Ok so I cut the design into two pieces of wood. (Sorry I didn’T get photos of the cutting part; I was busy doing other things while it was cutting) The left is walnut, the right is maple. On the walnut I cut the design with a 90-degree cutter, basically as normal. On the maple, I cut the design (reversed) on the outside.
Close-up of the walnut.
Close-up of the maple.
You can see that they line up pretty well.
And then sit on top of each other perfectly.
I fill the walnut piece with glue. (Good ol’ Titebond III) As you can see, I am extremely liberal with the quantity of glue. It’s necessary. I’ve had pieces fail pretty hardcore because I missed a glue spot. Also rather than using a paintbrush I use a stick… years ago I was at a dollar store or something similar and they had bags of 1000 pairs of disposable chopsticks. Somehow I have more than a dozen of these bags, use them all the time,and it will still take me another ten years before I run out. But they’re perfect…

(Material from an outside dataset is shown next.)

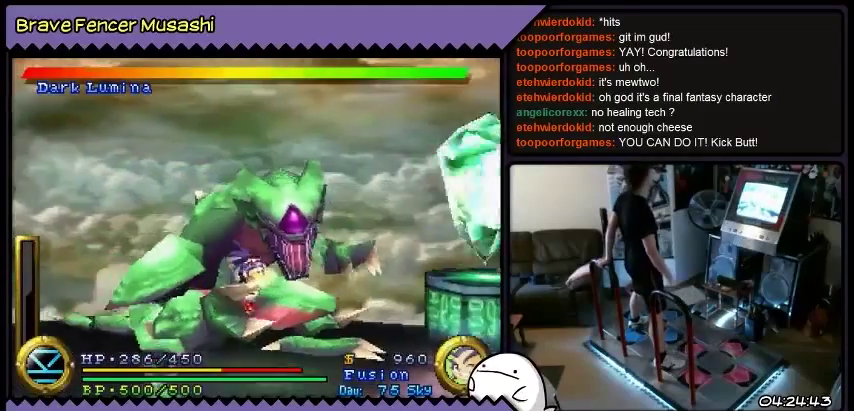
{"buttons": ["DPAD_LEFT"], "events": []}
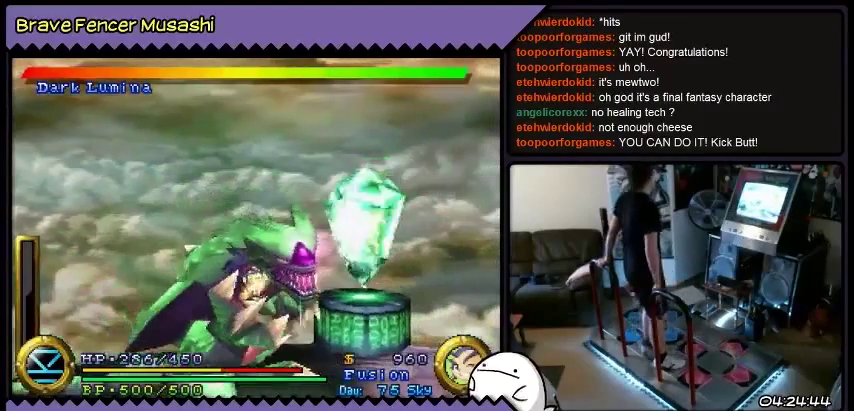
{"buttons": ["DPAD_LEFT"], "events": []}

I don’t put any glue on the maple piece – it’s too hard to judge where all the glue is. I suppose I could use some kind of spray method, but this works, is pretty quick, not messy.

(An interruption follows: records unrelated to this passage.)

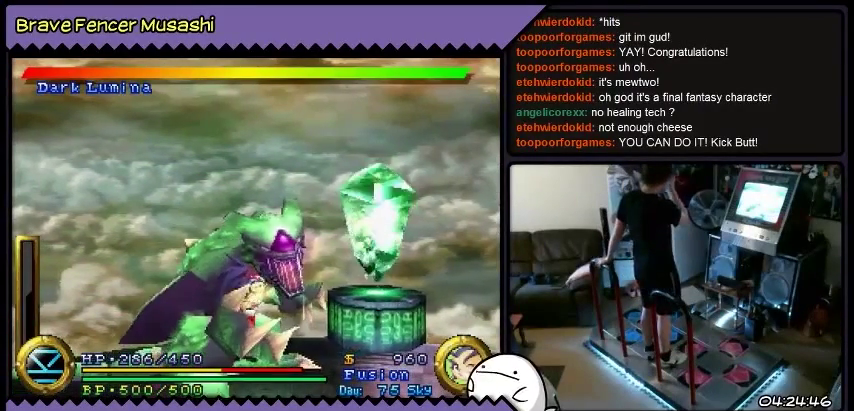
{"buttons": ["DPAD_LEFT"], "events": []}
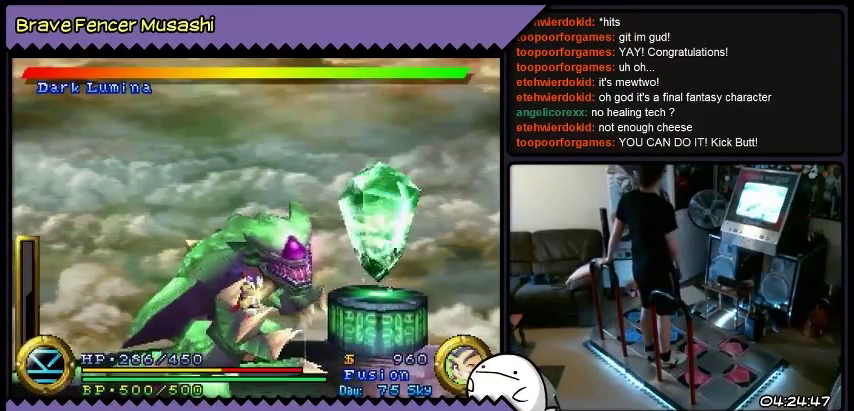
{"buttons": ["DPAD_LEFT"], "events": []}
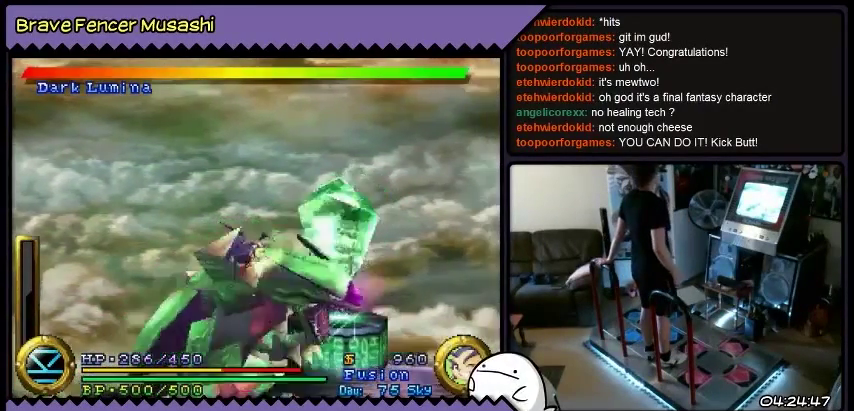
{"buttons": ["DPAD_LEFT"], "events": []}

Clamp it all together. I try as much as possible to even out the pressure, but I also only put pressure on where the two pieces join. If I clamp on the edges of this design, it will pull the centre out and it won’t work. For this purpose, among others, I prefer to do designs that are fairly even distributed.
After it dried, I cut off the excess maple. (There was a lot – usually I try to pick a thin piece of wood, but eh.
There you go.
This particular one is kind of wonky… thanks to some weird parts on the initial design. When I do a normal v-carving of it, it looks very symmetrical, but it’s not at all. You can see that strongly here.
This is what it looks like when I do a normal carving of it…
also, I kind of messed up by removing too much material. But at that point -what can you do? Nothing.